Cette organisation de la ville reflète en fait l'organisation de la société, partagée entre une bourgeoisie commerçante qui profite de la croissance économique, une aristocratie qui tente de maintenir son influence économique et son prestige social en intégrant ou en s'intégrant à la haute bourgeoisie et enfin des ouvriers qui sont les "bras" de cette industrialisation .

Ces différences sociales sont perçues par les contemporains : Flora Tristan parle par exemple de différences de mode de vie et de moeurs ( langage, sentiment de supériorité, habitudes ...) . D'où le malaise de cette militante socialiste face à l'aspect monstrueux de Londres par l'opposition trop forte entre classes sociales .

 

Le cas de Chicago confirme cette métamorphose : le géographe et sociologue Burgess étudie dans les années 1920-1930 l'organisation de la ville du nord-est des Etats-Unis, en tire un modèle en cercles (une organisation qui concerne l'ensemble des villes et leur organisation) et crée ainsi une nouvelle école géographique, qui reprend ses analyses et méthodes de travail .

Crystal Palace

Les fonctions et ségrégations sociales y sont plus marques que dans les villes européennes : le centre ou loop est un lieu de travail avec les bureaux et bâtiments publics, desservi par les transports ; les banlieues sont des lieux de résidence mais la 1ère banlieue regroupe les ghettos ethniques (Little Italy, Dutch Area, Harlem... ) et les populations pauvres, la 2ème banlieue est ouvrière, la 3ème banlieue est résidentielle avec ses classes aisées et hôtels .
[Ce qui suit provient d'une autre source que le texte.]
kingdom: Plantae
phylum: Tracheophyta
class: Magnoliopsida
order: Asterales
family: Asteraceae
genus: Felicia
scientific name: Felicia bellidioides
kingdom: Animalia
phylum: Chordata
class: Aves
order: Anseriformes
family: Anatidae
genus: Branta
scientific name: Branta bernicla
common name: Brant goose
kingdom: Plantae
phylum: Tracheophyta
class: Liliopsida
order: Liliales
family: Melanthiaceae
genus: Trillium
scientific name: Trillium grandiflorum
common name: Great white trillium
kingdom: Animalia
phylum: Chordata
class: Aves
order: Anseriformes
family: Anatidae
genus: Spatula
3. Un nouveau paysage urbain

Cette nouvelle organisation a été facilitée par de nombreux aménagements, rendus nécessaires avec l'afflux de population et l'arrivée des industries . Paris en est un parfait exemple avec la politique du préfet Haussmann (1851-67) sous Napoléon III . Paris, grâce à ce personnage admiré et décrié, fidèle de l'empereur et maître d'oeuvre de sa politique, change de visage.

Reliance Building

D'abord, il crée des boulevards, des rues larges et rectilignes qui effacent les ruelles . Le changement s'explique par la nécessité d'adapter les rues aux nouveaux moyens de transport (métro, omnibus, tramway...) et au souci de l'hygiène (les égouts apparaissent pour lutter contre l'insalubrité, source d'une mortalité élevée) . Une nouvelle architecture s'impose avec de nouveaux matériaux (fer, acier, verre, macadam), un éclairage public et la mise en place d'espaces verts (le bois de Vincennes est créé pour servir d'espace de loisir aux urbains) . Mais ces changements passent aussi par une réorganisation générale de la ville : les bâtiments publics (les halles, décrites par Zola dans "Le Ventre de Paris", sont nécessaires à l'approvisionnement de la ville, les gares relient le centre aux banlieues, le pays à la capitale...) et les édifices de prestige (l'Opéra Garnier) font partie d'une politique d'ensemble .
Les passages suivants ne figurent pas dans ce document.